> **BRIEF**
Return the stretch of the lager yeast article from "Yeast studies never" through "in 15th-century Bavaria.", copied word for word.

> **SUPPLIED TEXT**
Scientists Find Missing Drink, umm, Link

In Miller-McCune’s continuing examination of brewer’s yeast, we look at a new find in the world of lagers.

Yeast studies never grabbed the academic spotlight like more charismatic species, say, bacteria or green algae. But a new discovery is rocking this placid pantry of academe.

Microbiologists have identified the wild roots of the yeast that allows humans to brew lagers.

Lager isn’t just another word for beer (although it is the most popular commercial brew); it refers to a specific type of beer brewed at lower temperatures than the ales popular from the time of Amenhotep to the age of Budweiser. Lagers require a particularly hardy strain of yeast, a hybrid of the ancient strain of brewer’s yeast and some other wild strain that apparently wasn’t in the suds arsenal until brewmasters latched onto it in 15th-century Bavaria.

The search for that wild strain led to a sort of globe-spanning, half-decade-long eukaryotic treasure hunt, according to a team of eight researchers writing in the latest edition of the Proceedings of the National Academy of Sciences. The pursuers eventually treed their quarry — literally — in the beech forests of Patagonia.

The yeast in question came from galls — outgrowths on plants cased by bugs or infections, kind of like plant pimples — found on southern beeches in the far south of Argentina. The researchers had two breaks in the case — they knew that brewer’s yeast was strongly associated with oak trees and their kin, and their lead author, Diego Libkind, works at Argentina’s Institute for Biodiversity and Environment Research. (Plus, as team member and evolutionary geneticist Chris Todd Hittinger of the University of Wisconsin-Madison told the Los Angeles Times in its fine write-up of the discovery, the locals already made a potent potable from the galls.)

“Beech galls are very rich in simple sugars,” Hittinger told his alma mater. “It’s a sugar-rich habitat that yeast seems to love.” The more or less free-ranging yeast microbes found the galls a congenial home, so when humans made the drink from the galls, they had the yeast and the sugars already in place, which are the building blocks of booze.

> **ENTRIES PROVIDED**
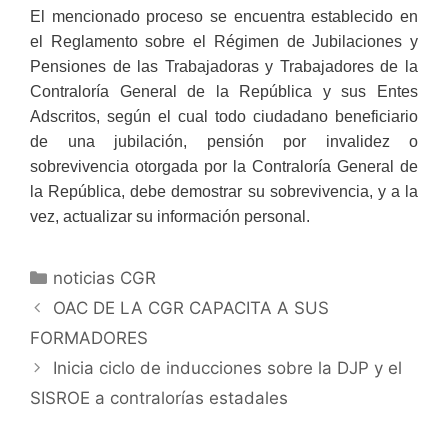
El mencionado proceso se encuentra establecido en
el Reglamento sobre el Régimen de Jubilaciones y
Pensiones de las Trabajadoras y Trabajadores de la
Contraloría General de la República y sus Entes
Adscritos, según el cual todo ciudadano beneficiario
de una jubilación, pensión por invalidez o
sobrevivencia otorgada por la Contraloría General de
la República, debe demostrar su sobrevivencia, y a la
vez, actualizar su información personal.
noticias CGR
OAC DE LA CGR CAPACITA A SUS
FORMADORES
Inicia ciclo de inducciones sobre la DJP y el
SISROE a contralorías estadales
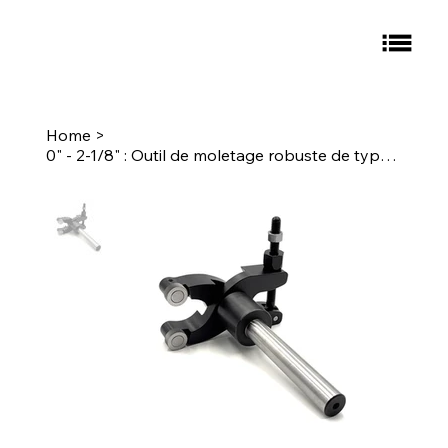
Home
>
0" - 2-1/8" : Outil de moletage robuste de type ciseaux, moletage à tige ronde de 3/4" : L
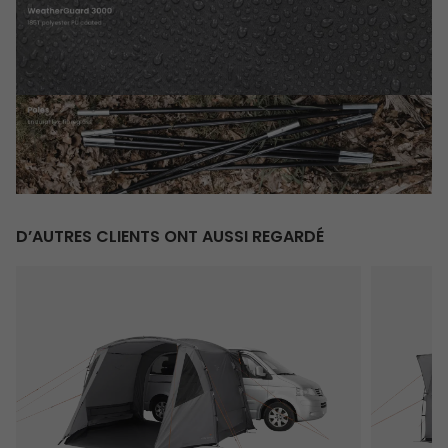
D’AUTRES CLIENTS ONT AUSSI REGARDÉ
Eidfjord
Reine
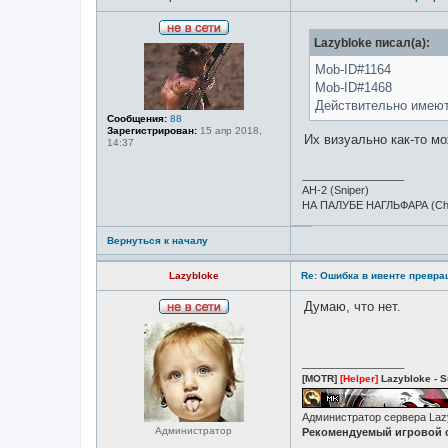
н
а
я
Н
Lazybloke писал(а):
и
е
н
в
Mob-ID#1164
ф
с
о
Mob-ID#1468
е
р
т
Действительно имеют
м
и
Сообщения:
88
а
Зарегистрирован:
15 апр 2018,
ц
Их визуально как-то м
14:37
и
я
п
_________________
о
АН-2 (Sniper)
л
ь
НА ПАЛУБЕ НАГЛЬФАРА (Ch
з
о
в
Вернуться к началу
а
т
Lazybloke
е
Re: Ошибка в ивенте превр
л
я
Думаю, что нет.
L
Н
a
е
z
в
y
с
b
_________________
е
l
[MOTR]
[Helper]
Lazybloke - S
т
o
и
k
e
Администратор сервера La
Администратор
Рекомендуемый игровой с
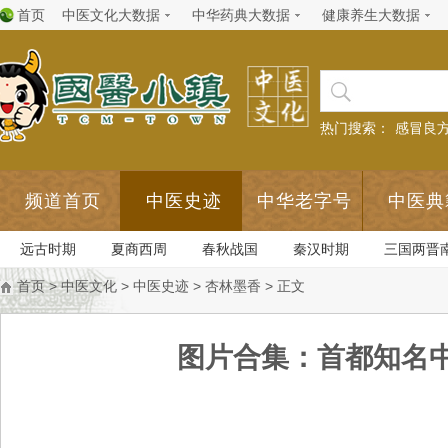
首页
中医文化大数据
中华药典大数据
健康养生大数据
热门搜索：
感冒良
频道首页
中医史迹
中华老字号
中医典
远古时期
夏商西周
春秋战国
秦汉时期
三国两晋
首页
>
中医文化
>
中医史迹
>
杏林墨香
> 正文
图片合集：首都知名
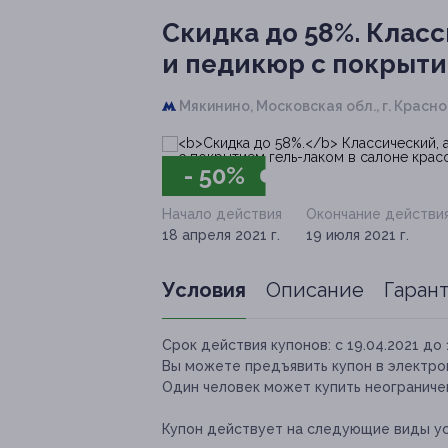
Скидка до 58%.
Класс
и педикюр с покрыти
Мякинино,
Московская обл., г. Красно
- 50%
Начало действия
Окончание действи
18 апреля 2021 г.
19 июля 2021 г.
Условия
Описание
Гаран
Срок действия купонов:
с 19.04.2021 до 
Вы можете предъявить купон в электро
Один человек может купить неограничен
Купон действует на следующие виды ус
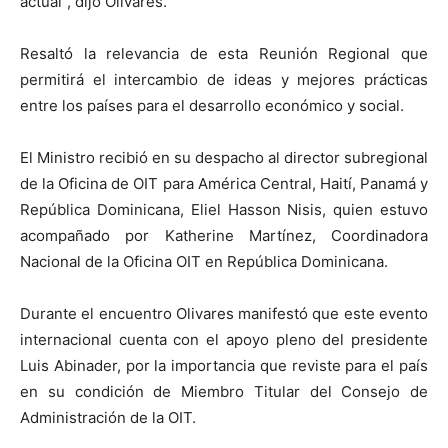
actual”, dijo Olivares.
Resaltó la relevancia de esta Reunión Regional que
permitirá el intercambio de ideas y mejores prácticas
entre los países para el desarrollo económico y social.
El Ministro recibió en su despacho al director subregional
de la Oficina de OIT para América Central, Haití, Panamá y
República Dominicana, Eliel Hasson Nisis, quien estuvo
acompañado por Katherine Martínez, Coordinadora
Nacional de la Oficina OIT en República Dominicana.
Durante el encuentro Olivares manifestó que este evento
internacional cuenta con el apoyo pleno del presidente
Luis Abinader, por la importancia que reviste para el país
en su condición de Miembro Titular del Consejo de
Administración de la OIT.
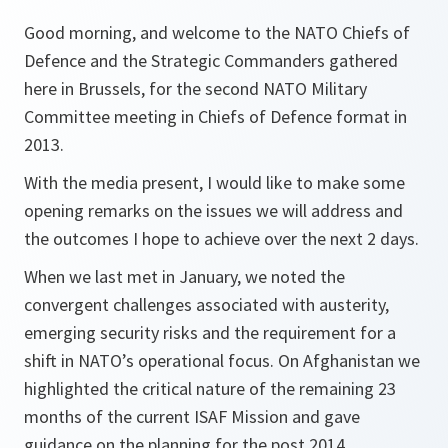
Good morning, and welcome to the NATO Chiefs of
Defence and the Strategic Commanders gathered
here in Brussels, for the second NATO Military
Committee meeting in Chiefs of Defence format in
2013.
With the media present, I would like to make some
opening remarks on the issues we will address and
the outcomes I hope to achieve over the next 2 days.
When we last met in January, we noted the
convergent challenges associated with austerity,
emerging security risks and the requirement for a
shift in NATO’s operational focus. On Afghanistan we
highlighted the critical nature of the remaining 23
months of the current ISAF Mission and gave
guidance on the planning for the post 2014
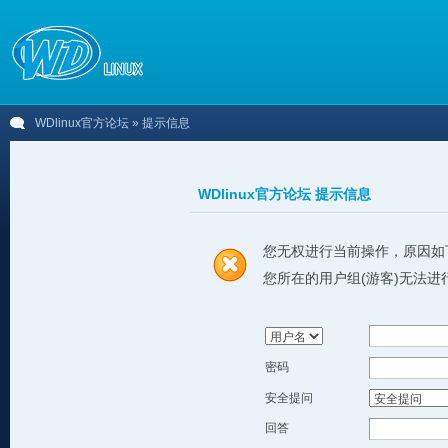
WDlinux官方论坛
» 提示信息
WDlinux官方论坛 提示信息
您无权进行当前操作，原因如
您所在的用户组(游客)无法进
密码
安全提问
回答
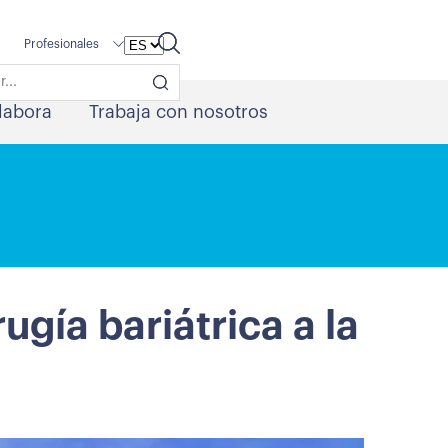
Profesionales
labora
Trabaja con nosotros
gía bariátrica a la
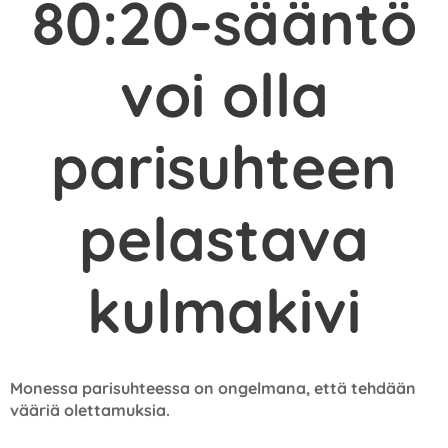
80:20-sääntö
voi olla
parisuhteen
pelastava
kulmakivi
Monessa parisuhteessa on ongelmana, että tehdään
vääriä olettamuksia.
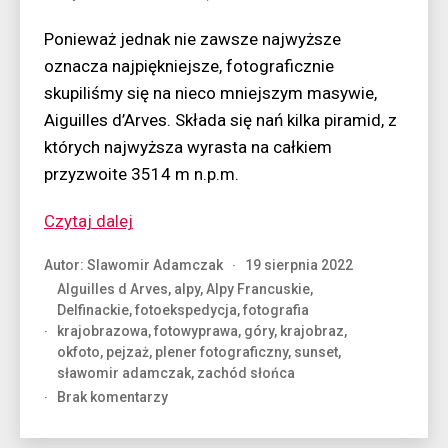
Ponieważ jednak nie zawsze najwyższe
oznacza najpiękniejsze, fotograficznie
skupiliśmy się na nieco mniejszym masywie,
Aiguilles d’Arves. Składa się nań kilka piramid, z
których najwyższa wyrasta na całkiem
przyzwoite 3514 m n.p.m.
“Południowa
Czytaj dalej
strona
Autor:
Slawomir Adamczak
19 sierpnia 2022
Alp”
AIguilles d Arves
,
alpy
,
Alpy Francuskie
,
Delfinackie
,
fotoekspedycja
,
fotografia
krajobrazowa
,
fotowyprawa
,
góry
,
krajobraz
,
okfoto
,
pejzaż
,
plener fotograficzny
,
sunset
,
sławomir adamczak
,
zachód słońca
do
Brak komentarzy
Południowa
strona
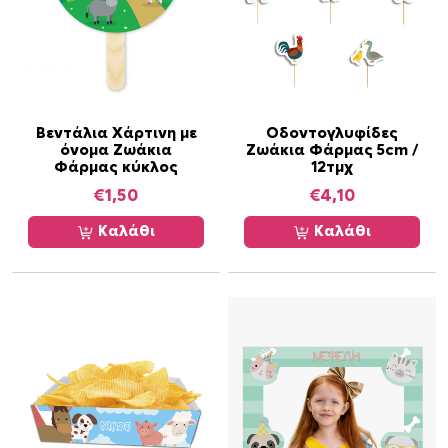
Βεντάλια Χάρτινη με
Οδοντογλυφίδες
όνομα Ζωάκια
Ζωάκια Φάρμας 5cm /
Φάρμας κύκλος
12τμχ
€
1,50
€
4,10
Καλάθι
Καλάθι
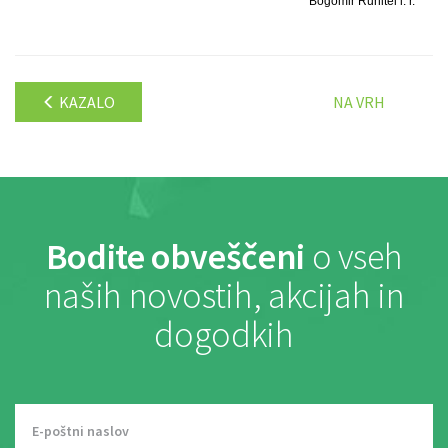
Bogomir Ruhitel l. r.
KAZALO
NA VRH
Bodite obveščeni
o vseh
naših novostih, akcijah in
dogodkih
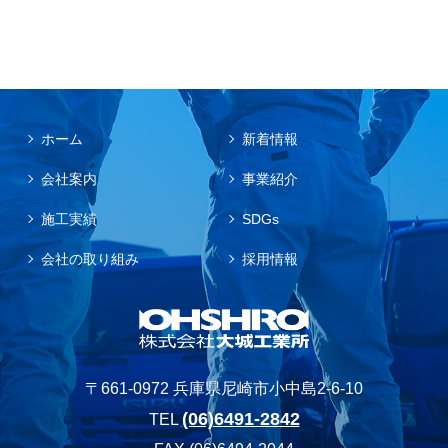
ホーム
新着情報
会社案内
事業紹介
施工実績
SDGs
会社の取り組み
採用情報
〒661-0972 兵庫県尼崎市小中島2-6-10
(06)6491-2842
TEL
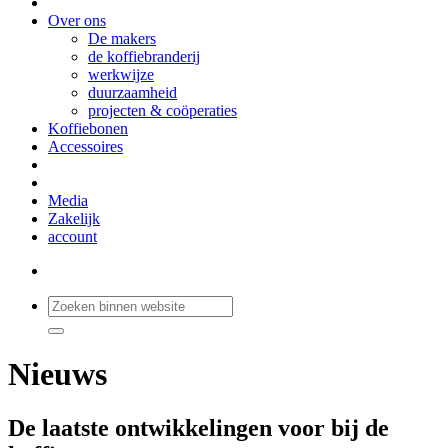
Over ons
De makers
de koffiebranderij
werkwijze
duurzaamheid
projecten & coöperaties
Koffiebonen
Accessoires
Media
Zakelijk
account
Nieuws
De laatste ontwikkelingen voor bij de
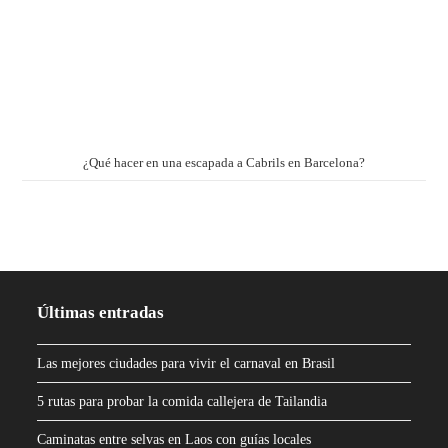
¿Qué hacer en una escapada a Cabrils en Barcelona?
Últimas entradas
Las mejores ciudades para vivir el carnaval en Brasil
5 rutas para probar la comida callejera de Tailandia
Caminatas entre selvas en Laos con guías locales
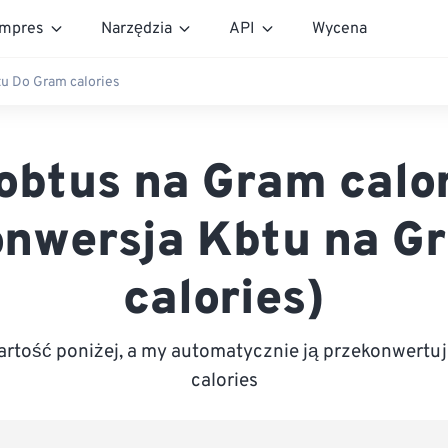
mpres
Narzędzia
API
Wycena
u Do Gram calories
obtus na Gram calo
onwersja Kbtu na G
calories)
rtość poniżej, a my automatycznie ją przekonwertu
calories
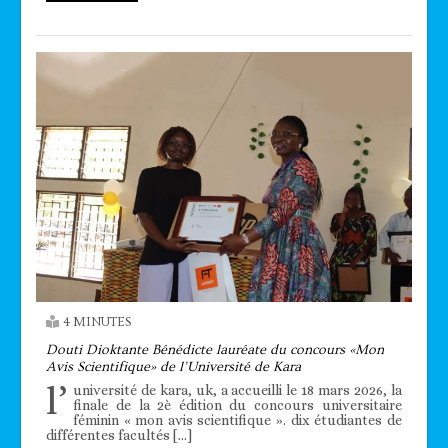
4 MINUTES
Douti Dioktante Bénédicte lauréate du concours «Mon
Avis Scientifique» de l’Université de Kara
l’
université de kara, uk, a accueilli le 18 mars 2026, la
finale de la 2è édition du concours universitaire
féminin « mon avis scientifique ». dix étudiantes de
différentes facultés […]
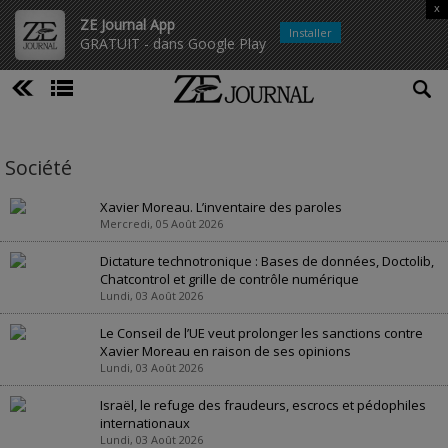
x
ZE Journal App
Installer
GRATUIT - dans Google Play
Société
Xavier Moreau. L’inventaire des paroles
Mercredi, 05 Août 2026
Dictature technotronique : Bases de données, Doctolib,
Chatcontrol et grille de contrôle numérique
Lundi, 03 Août 2026
Le Conseil de l’UE veut prolonger les sanctions contre
Xavier Moreau en raison de ses opinions
Lundi, 03 Août 2026
Israël, le refuge des fraudeurs, escrocs et pédophiles
internationaux
Lundi, 03 Août 2026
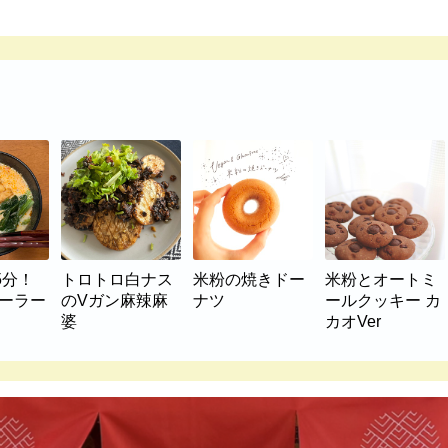
5分！
トロトロ白ナス
米粉の焼きドー
米粉とオートミ
マーラー
のVガン麻辣麻
ナツ
ールクッキー カ
婆
カオVer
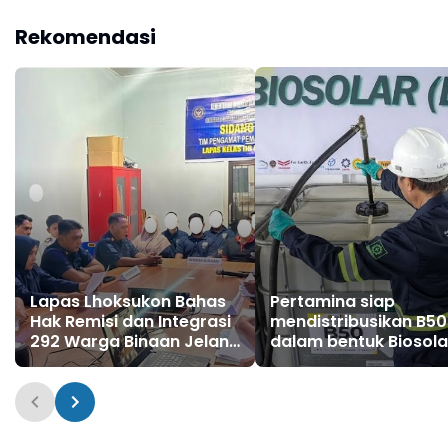
Penanganan
Pascabanjir
Rekomendasi
Lapas Lhoksukon Bahas
Pertamina siap
Hak Remisi dan Integrasi
mendistribusikan B50
292 Warga Binaan Jelang
dalam bentuk Biosola
HUT RI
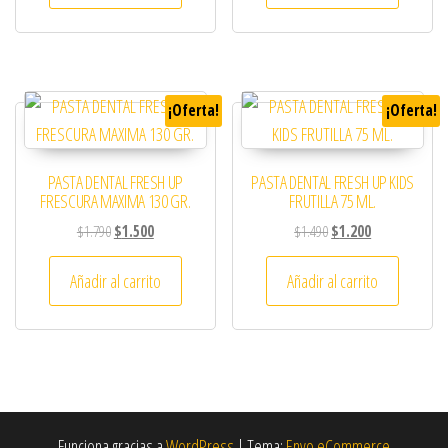
¡Oferta!
¡Oferta!
PASTA DENTAL FRESH UP
PASTA DENTAL FRESH UP KIDS
FRESCURA MAXIMA 130 GR.
FRUTILLA 75 ML.
El precio original era: $1.790.
El precio actual es: $1.500.
El precio original era: 
El precio actual
$
1.790
$
1.500
$
1.490
$
1.200
Añadir al carrito
Añadir al carrito
Funciona gracias a
WordPress
|
Tema:
Envo eCommerce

> **ANSWER FOR THIS EXERCISE**
Yeast studies never grabbed the academic spotlight like more charismatic species, say, bacteria or green algae. But a new discovery is rocking this placid pantry of academe.

Microbiologists have identified the wild roots of the yeast that allows humans to brew lagers.

Lager isn’t just another word for beer (although it is the most popular commercial brew); it refers to a specific type of beer brewed at lower temperatures than the ales popular from the time of Amenhotep to the age of Budweiser. Lagers require a particularly hardy strain of yeast, a hybrid of the ancient strain of brewer’s yeast and some other wild strain that apparently wasn’t in the suds arsenal until brewmasters latched onto it in 15th-century Bavaria.